━━━━━ Kutipan Dokumen

Konsep Konstitusionalisme, Pemisahan Kekuasaan, Dan Checks And Balances System
Adagium dari Lord Acton yang menyatakan bahwa absolutely power tends to corrupt but absolute power corrupts absolutely rupanya telah disadari jauh sebelum terkenalnya adagium tersebut dan sampai saat ini adagium tersebut tetap aktual. Kenyataan sejarah mengajarkan bahwa kekuasaan Negara yang tidak diatur dan dibatasi akan cenderung mengarah pada otoriterisme atau bahkan totaliterisme. Keinginan untuk membatasi kekuasaan agar tidak disalahgunakan dapat terlihat dari perkembangan konsep negara. Konsep social contract berkembang menjadi konsep negara penjaga malam (nachtwacherstaat) yang kemudian berkembang lagi menjadi konsep negara kesejahteraan (welfaresate). Pembatasan kekuasaan dalam negara perlu diwujudkan dalam bentuk hukum, oleh karena itu lahirlah konsep negara hukum. Perkembangan lebih lanjut dari konsep negara hukum adalah konsep negara (hukum) konstitusi. Konsep terakhir ini lebih memberikan jaminan akan adanya pemisahan kekuasaan yang dituangkan dalam bentuk konstitusi tertulis. Tulisan ini mencoba untuk mengungkapkan benang merah antara konsep konstitusionalisme, pemisahan kekuasaan (separation of powers) dan checks and balances system serta bagaimana ketiga konsep tersebut diimplementasikan dalam Undang-undang Dasar Republik Indonesia 1945.
1. Konsep Konstitusionalisme
Untuk dapat memahami apa yang dimaksud dengan konsep konstitusionalisme, maka perlu terlebih dahulu memahami apa yang dimaksud dengan konstitusi. Konstitusi secara harfiah berarti pembentukan. Kata konstitusi sendiri berasal dari bahasa Perancis yaitu constituir yang bermakna membentuk. Dalam bahasa latin, istilah konstitusi merupakan gabungan dua kata yaitu cume dan statuere. Bentuk tunggalnya contitutio yang berarti menetapkan sesuatu secara bersama-sama dan bentuk jamaknya constitusiones yang berarti segala sesuatu yang telah ditetapkan.
Ada beberapa pengertian mengenai konstitusi diantaranya adalah pengertian yang diberikan menurut James Bryce (C.F. Strong, 1966:11) yaitu constitution is a collection of principles according to which the powers of the government, the rights of the governed, and the relations between the two are adjusted. Suatu konstitusi setidaknya mengatur mengenai berbagai institusi kekuasaan yang ada dalam negara, kekuasaan yang dimiliki oleh institusi-institusi tersebut, dan dalam cara seperti apa kekuasaan tersebut dijalankan. Dengan demikian secara sederhana yang menjadi objek dalam konstitusi adalah pembatasan terhadap tindakan pemerintah, hal ini ditujukan untuk memberikan jaminan terhadap hak-hak warga negara dan menjabarkan bagaimana kedaulatan itu dijalankan.

━━━━━━━━━━

▸ **Latihan**
**a.** Menurut teks tentang konstitusionalisme, kata konstitusi berasal dari bahasa apa?
**b.** Tolong lanjutkan teks tentang konstitusionalisme mulai dari kalimat terakhirnya.
Materi berikut tidak berperan dalam latihan ini.

━━━━━ Materi yang Diberikan

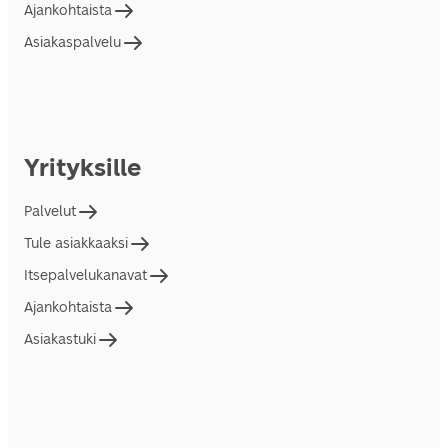
Ajankohtaista
Asiakaspalvelu
Yrityksille
Palvelut
Tule asiakkaaksi
Itsepalvelukanavat
Ajankohtaista
Asiakastuki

━━━━━━━━━━

▸ **Jawaban Latihan**
**a.** Kata konstitusi berasal dari bahasa Perancis, yaitu constituir yang bermakna membentuk.

**b.**
Mengenai peranan konstitusi dalam negara, C.F Strong (1966:12) mengibaratkan konstitusi sebagai tubuh manusia dan negara serta badan politik sebagai organ dari tubuh. Organ tubuh akan bekerja secara harmonis apabila tubuh dalam keadaan sehat dan sebaliknya. Negara ataupun badan-badan politik akan bekerja sesuai dengan fungsi yang telah ditetapkan dalam konstitusi.
Berdasarkan pengertian dan peranan konstitusi dalam negara tersebut maka yang dimaksud dengan konsep konstitusionalisme adalah konsep mengenai supremasi konstitusi. Adnan Buyung Nasution (Negara Hukum Konstitusionalisme, 1995:111) menyatakan bahwa konstitusi merupakan aturan main tertinggi dalam negara yang wajib dipatuhi baik oleh pemegang kekuasaan dalam negara maupun oleh setiap warga negara.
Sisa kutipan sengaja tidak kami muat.